Stenning S P, Parkinson M C, Fisher C, Mead G M, Cook P A, Fossa S D, Horwich A, Jones W G, Newlands E S, Oliver R T, Stenwig A E, Wilkinson P M
Medical Research Council Cancer Trials Office, Cambridge, United Kingdom.
Cancer. 1998 Oct 1;83(7):1409-19.
In a retrospective study that included a detailed histopathologic review, the clinicopathologic features of patients with germ cell tumors (GCT) and resectable residual masses after chemotherapy were assessed.
Histologic material from 153 patients was available for review. Recorded details included primary histologic diagnosis, location, size and number of metastases, marker levels before and after chemotherapy, and completeness of surgical excision. A median of seven histologic sections per resection were reviewed by two pathologists independently (and together when disagreement occurred). In each case, details were recorded regarding fibrosis, necrosis, hemorrhage, embryonal carcinoma (undifferentiated teratoma), yolk sac tumor, choriocarcinoma (trophoblastic tumor), differentiated teratoma (mature and immature), dysplasia in somatic tissues, and non- germ cell tumor (GCT) malignancies. The percentage of the sample that each of these components comprised was also estimated.

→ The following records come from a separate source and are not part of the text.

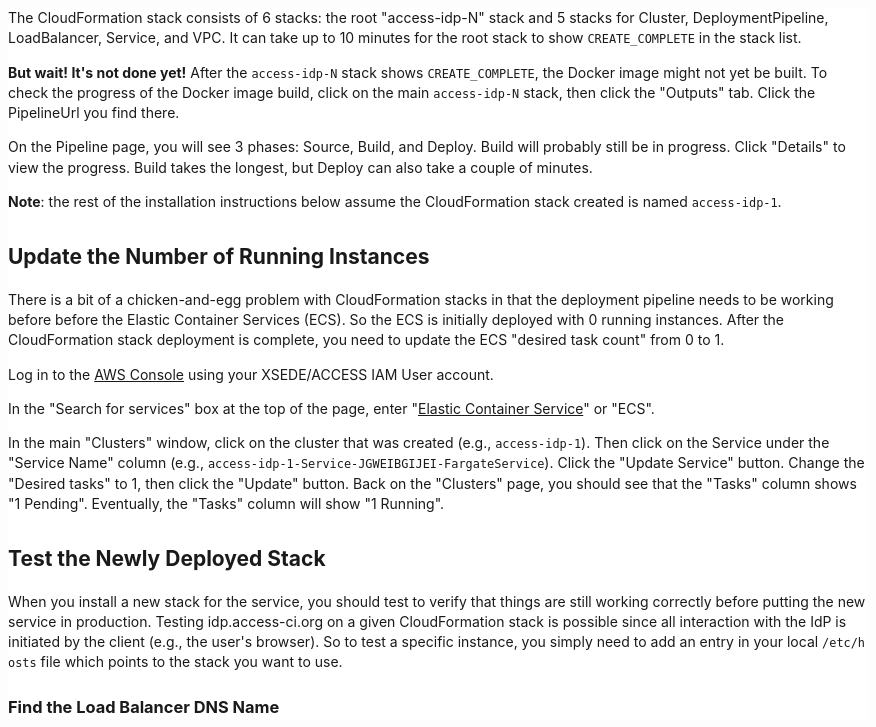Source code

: The CloudFormation stack consists of 6 stacks: the root "access-idp-N"
stack and 5 stacks for Cluster, DeploymentPipeline, LoadBalancer, Service,
and VPC. It can take up to 10 minutes for the root stack to show
`CREATE_COMPLETE` in the stack list.

**But wait! It's not done yet!** After the `access-idp-N` stack shows
`CREATE_COMPLETE`, the Docker image might not yet be built. To check the
progress of the Docker image build, click on the main
`access-idp-N` stack, then click the "Outputs" tab.
Click the PipelineUrl you find there.

On the Pipeline page, you will see 3 phases: Source, Build, and Deploy.
Build will probably still be in progress. Click "Details" to view the
progress. Build takes the longest, but Deploy can also take a couple of
minutes.

**Note**: the rest of the installation instructions below assume the
CloudFormation stack created is named `access-idp-1`.

## Update the Number of Running Instances

There is a bit of a chicken-and-egg problem with CloudFormation stacks in
that the deployment pipeline needs to be working before before the Elastic
Container Services (ECS). So the ECS is initially deployed with 0 running
instances. After the CloudFormation stack deployment is complete, you need
to update the ECS "desired task count" from 0 to 1.

Log in to the [AWS
Console](https://uiuc-xsede-cyberinfrastructure.signin.aws.amazon.com/console)
using your XSEDE/ACCESS IAM User account.

In the "Search for services" box at the top of the page, enter
"[Elastic Container
Service](https://us-east-2.console.aws.amazon.com/ecs/home?region=us-east-2)" or
"ECS".

In the main "Clusters" window,
click on the cluster that was created (e.g., `access-idp-1`). Then click on
the Service under the "Service Name" column (e.g., 
`access-idp-1-Service-JGWEIBGIJEI-FargateService`).  Click the "Update Service"
button. Change the "Desired tasks" to 1, then click the "Update" button.
Back on the "Clusters" page, you should see that the "Tasks" column shows
"1 Pending". Eventually, the "Tasks" column will show "1 Running".

## Test the Newly Deployed Stack

When you install a new stack for the service, you should test to verify that
things are still working correctly before putting the new service in production.
Testing idp.access-ci.org on a given CloudFormation stack is possible since all
interaction with the IdP is initiated by the client (e.g., the user's browser). So
to test a specific instance, you simply need to add an entry in your local
`/etc/hosts` file which points to the stack you want to use.

### Find the Load Balancer DNS Name
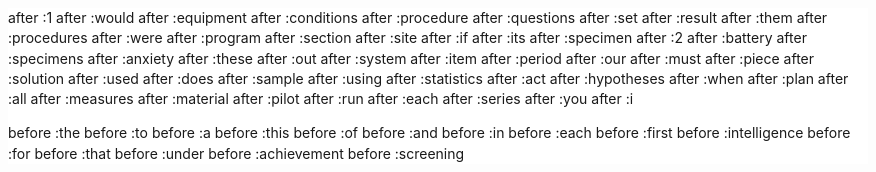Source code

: after :1
after :would
after :equipment
after :conditions
after :procedure
after :questions
after :set
after :result
after :them
after :procedures
after :were
after :program
after :section
after :site
after :if
after :its
after :specimen
after :2
after :battery
after :specimens
after :anxiety
after :these
after :out
after :system
after :item
after :period
after :our
after :must
after :piece
after :solution
after :used
after :does
after :sample
after :using
after :statistics
after :act
after :hypotheses
after :when
after :plan
after :all
after :measures
after :material
after :pilot
after :run
after :each
after :series
after :you
after :i

before :the
before :to
before :a
before :this
before :of
before :and
before :in
before :each
before :first
before :intelligence
before :for
before :that
before :under
before :achievement
before :screening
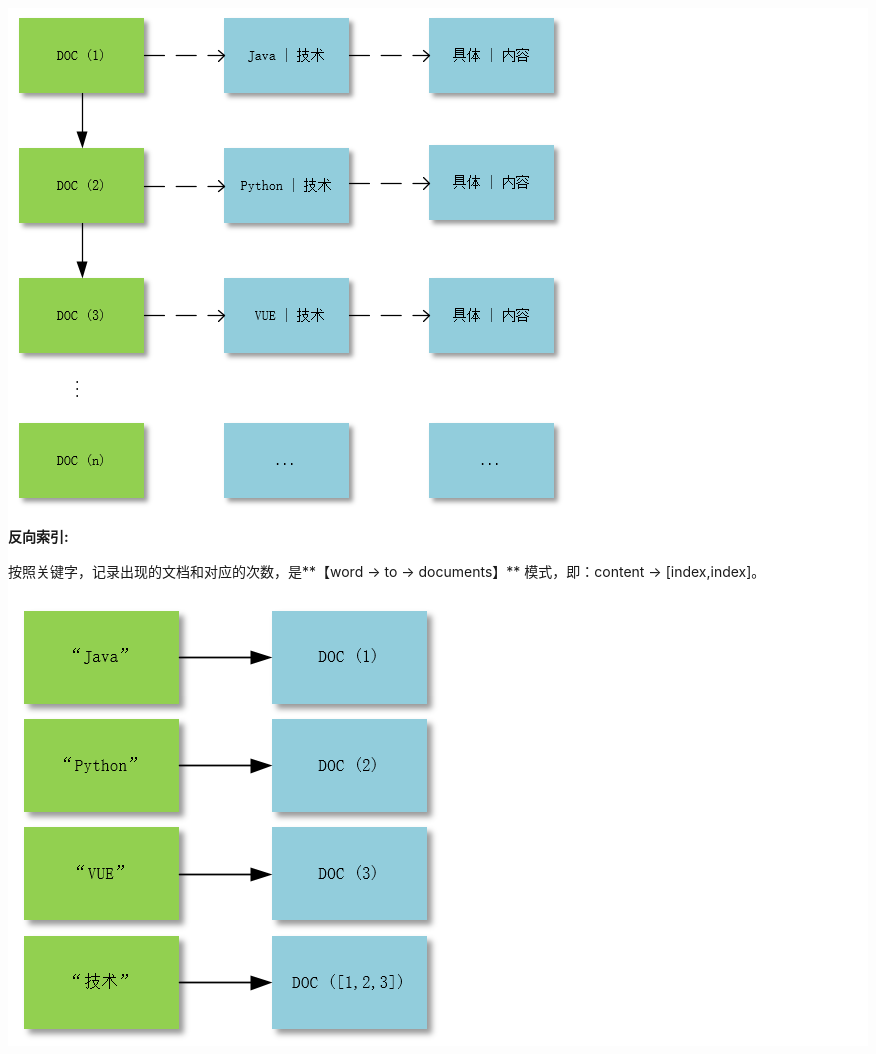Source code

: ![3.png](Elasticsearch.assets/5b512d0e0a3c4515bcf6beb5aad4a53a.png)



**反向索引:**

按照关键字，记录出现的文档和对应的次数，是**【word -> to -> documents】** 模式，即：content -> [index,index]。

![4.png](Elasticsearch.assets/07d54758a6d5477f8664a5d7781ff5ec.png)
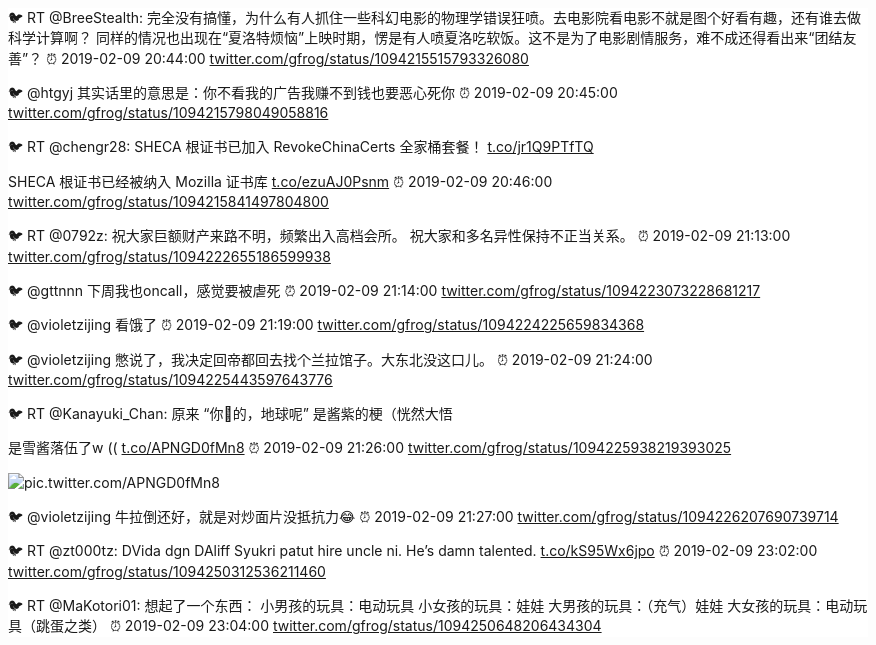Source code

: 🐦 RT @BreeStealth: 完全没有搞懂，为什么有人抓住一些科幻电影的物理学错误狂喷。去电影院看电影不就是图个好看有趣，还有谁去做科学计算啊？
同样的情况也出现在“夏洛特烦恼”上映时期，愣是有人喷夏洛吃软饭。这不是为了电影剧情服务，难不成还得看出来“团结友善”？
⏰ 2019-02-09 20:44:00
[twitter.com/gfrog/status/1094215515793326080](http://twitter.com/gfrog/status/1094215515793326080)

🐦 @htgyj 其实话里的意思是：你不看我的广告我赚不到钱也要恶心死你
⏰ 2019-02-09 20:45:00
[twitter.com/gfrog/status/1094215798049058816](http://twitter.com/gfrog/status/1094215798049058816)

🐦 RT @chengr28: SHECA 根证书已加入 RevokeChinaCerts 全家桶套餐！
[t.co/jr1Q9PTfTQ](https://github.com/chengr28/RevokeChinaCerts)

SHECA 根证书已经被纳入 Mozilla 证书库
[t.co/ezuAJ0Psnm](https://www.cnbeta.com/articles/tech/816625.htm)
⏰ 2019-02-09 20:46:00
[twitter.com/gfrog/status/1094215841497804800](http://twitter.com/gfrog/status/1094215841497804800)

🐦 RT @0792z: 祝大家巨额财产来路不明，频繁出入高档会所。
祝大家和多名异性保持不正当关系。
⏰ 2019-02-09 21:13:00
[twitter.com/gfrog/status/1094222655186599938](http://twitter.com/gfrog/status/1094222655186599938)

🐦 @gttnnn 下周我也oncall，感觉要被虐死
⏰ 2019-02-09 21:14:00
[twitter.com/gfrog/status/1094223073228681217](http://twitter.com/gfrog/status/1094223073228681217)

🐦 @violetzijing 看饿了
⏰ 2019-02-09 21:19:00
[twitter.com/gfrog/status/1094224225659834368](http://twitter.com/gfrog/status/1094224225659834368)

🐦 @violetzijing 憋说了，我决定回帝都回去找个兰拉馆子。大东北没这口儿。
⏰ 2019-02-09 21:24:00
[twitter.com/gfrog/status/1094225443597643776](http://twitter.com/gfrog/status/1094225443597643776)

🐦 RT @Kanayuki_Chan: 原来 “你🐴的，地球呢” 是酱紫的梗（恍然大悟

是雪酱落伍了w (( [t.co/APNGD0fMn8](https://twitter.com/Kanayuki_Chan/status/1093769523763781633/photo/1)
⏰ 2019-02-09 21:26:00
[twitter.com/gfrog/status/1094225938219393025](http://twitter.com/gfrog/status/1094225938219393025)

![pic.twitter.com/APNGD0fMn8](https://pbs.twimg.com/media/Dy3ZlRWWsAAib6R.jpg)

🐦 @violetzijing 牛拉倒还好，就是对炒面片没抵抗力😂
⏰ 2019-02-09 21:27:00
[twitter.com/gfrog/status/1094226207690739714](http://twitter.com/gfrog/status/1094226207690739714)

🐦 RT @zt000tz: DVida dgn DAliff Syukri patut hire uncle ni. He’s damn talented. [t.co/kS95Wx6jpo](https://twitter.com/zt000tz/status/1094142520831893505/video/1)
⏰ 2019-02-09 23:02:00
[twitter.com/gfrog/status/1094250312536211460](http://twitter.com/gfrog/status/1094250312536211460)

🐦 RT @MaKotori01: 想起了一个东西：
小男孩的玩具：电动玩具
小女孩的玩具：娃娃
大男孩的玩具：（充气）娃娃
大女孩的玩具：电动玩具（跳蛋之类）
⏰ 2019-02-09 23:04:00
[twitter.com/gfrog/status/1094250648206434304](http://twitter.com/gfrog/status/1094250648206434304)
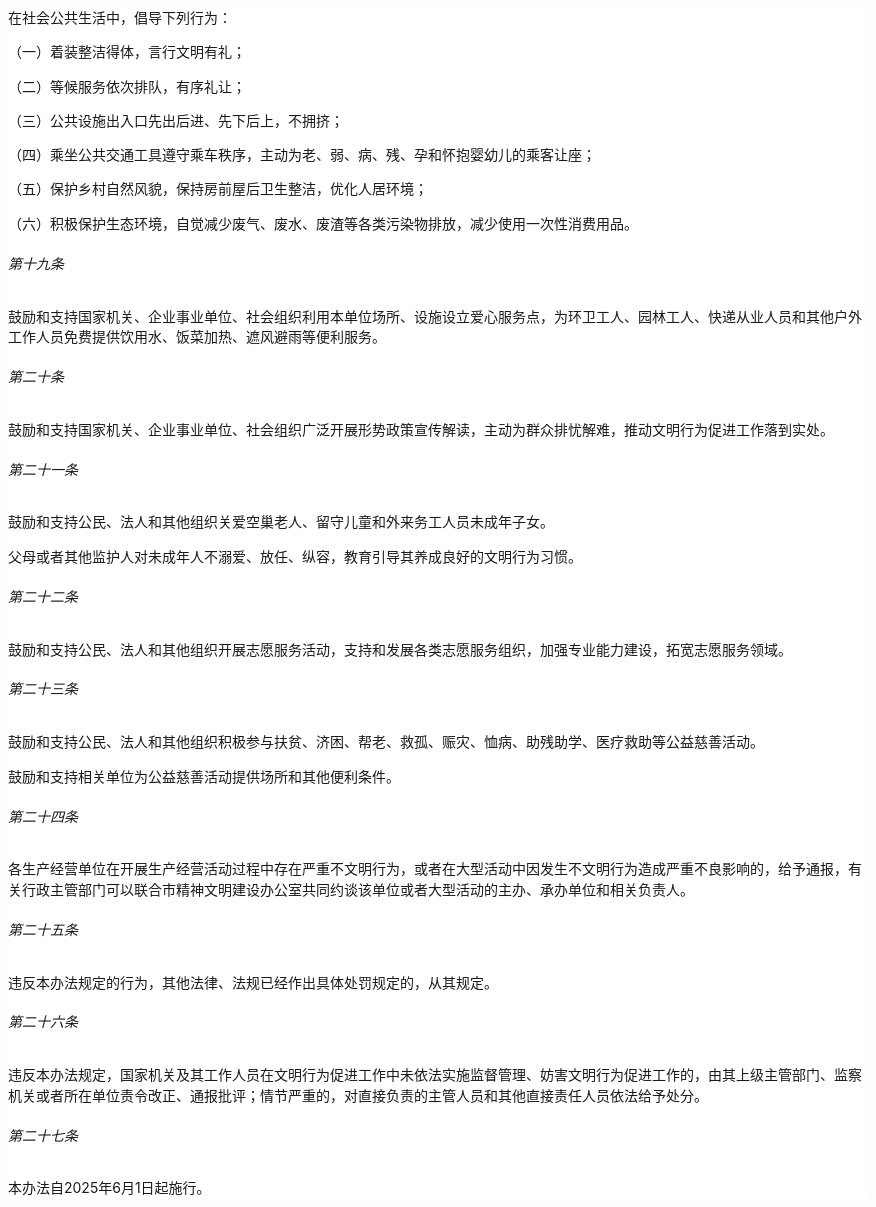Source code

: 在社会公共生活中，倡导下列行为：

（一）着装整洁得体，言行文明有礼；

（二）等候服务依次排队，有序礼让；

（三）公共设施出入口先出后进、先下后上，不拥挤；

（四）乘坐公共交通工具遵守乘车秩序，主动为老、弱、病、残、孕和怀抱婴幼儿的乘客让座；

（五）保护乡村自然风貌，保持房前屋后卫生整洁，优化人居环境；

（六）积极保护生态环境，自觉减少废气、废水、废渣等各类污染物排放，减少使用一次性消费用品。

###### 第十九条

鼓励和支持国家机关、企业事业单位、社会组织利用本单位场所、设施设立爱心服务点，为环卫工人、园林工人、快递从业人员和其他户外工作人员免费提供饮用水、饭菜加热、遮风避雨等便利服务。

###### 第二十条

鼓励和支持国家机关、企业事业单位、社会组织广泛开展形势政策宣传解读，主动为群众排忧解难，推动文明行为促进工作落到实处。

###### 第二十一条

鼓励和支持公民、法人和其他组织关爱空巢老人、留守儿童和外来务工人员未成年子女。

父母或者其他监护人对未成年人不溺爱、放任、纵容，教育引导其养成良好的文明行为习惯。

###### 第二十二条

鼓励和支持公民、法人和其他组织开展志愿服务活动，支持和发展各类志愿服务组织，加强专业能力建设，拓宽志愿服务领域。

###### 第二十三条

鼓励和支持公民、法人和其他组织积极参与扶贫、济困、帮老、救孤、赈灾、恤病、助残助学、医疗救助等公益慈善活动。

鼓励和支持相关单位为公益慈善活动提供场所和其他便利条件。

###### 第二十四条

各生产经营单位在开展生产经营活动过程中存在严重不文明行为，或者在大型活动中因发生不文明行为造成严重不良影响的，给予通报，有关行政主管部门可以联合市精神文明建设办公室共同约谈该单位或者大型活动的主办、承办单位和相关负责人。

###### 第二十五条

违反本办法规定的行为，其他法律、法规已经作出具体处罚规定的，从其规定。

###### 第二十六条

违反本办法规定，国家机关及其工作人员在文明行为促进工作中未依法实施监督管理、妨害文明行为促进工作的，由其上级主管部门、监察机关或者所在单位责令改正、通报批评；情节严重的，对直接负责的主管人员和其他直接责任人员依法给予处分。

###### 第二十七条

本办法自2025年6月1日起施行。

The median postchemotherapy follow-up time was 7 years, and 38 of 153 patients (25%) experienced disease progression. In a multivariate analysis, incomplete resection of all residual masses (in 38 patients) and the presence of malignant elements (in 23 patients) were independent risk factors for progression. In the subset of patients in whom all masses were completely resected, the presence of embryonal carcinoma (undifferentiated teratoma) was the single most significant risk factor for progression. Seven percent of patients had this factor, which was associated with a 2-year progression free survival rate of 12.5%, compared with 88.0% where this component was absent.
Progression free survival can be predicted well by the completeness of excision of residual masses and the presence of malignant germ cell elements. The latter confers a relatively poor prognosis even if all of these elements are completely resected.
在一项包含详细组织病理学回顾的回顾性研究中,对生殖细胞肿瘤(GCT)患者以及化疗后可切除残留肿块的临床病理特征进行了评估。
有153例患者的组织学材料可供回顾。记录的详细信息包括原发组织学诊断、位置、转移灶的大小和数量、化疗前后的标志物水平以及手术切除的完整性。两名病理学家独立对每次切除的组织学切片进行中位数为7片的回顾(意见不一致时共同回顾)。在每个病例中,记录有关纤维化、坏死、出血、胚胎性癌(未分化畸胎瘤)、卵黄囊瘤、绒毛膜癌(滋养层肿瘤)、分化型畸胎瘤(成熟和未成熟)、体细胞组织发育异常以及非生殖细胞肿瘤(GCT)恶性肿瘤的详细信息。还估计了这些成分各自在样本中所占的百分比。
化疗后的中位随访时间为7年,153例患者中有38例(25%)出现疾病进展。在多变量分析中,所有残留肿块切除不完全(38例患者)和存在恶性成分(23例患者)是进展的独立危险因素。在所有肿块均完全切除的患者亚组中,胚胎性癌(未分化畸胎瘤)的存在是进展的唯一最重要危险因素。7%的患者有此因素,其2年无进展生存率为12.5%,而不存在该成分的患者为88.0%。
残留肿块切除的完整性和恶性生殖细胞成分的存在可以很好地预测无进展生存期。即使所有这些成分都被完全切除,后者的预后也相对较差。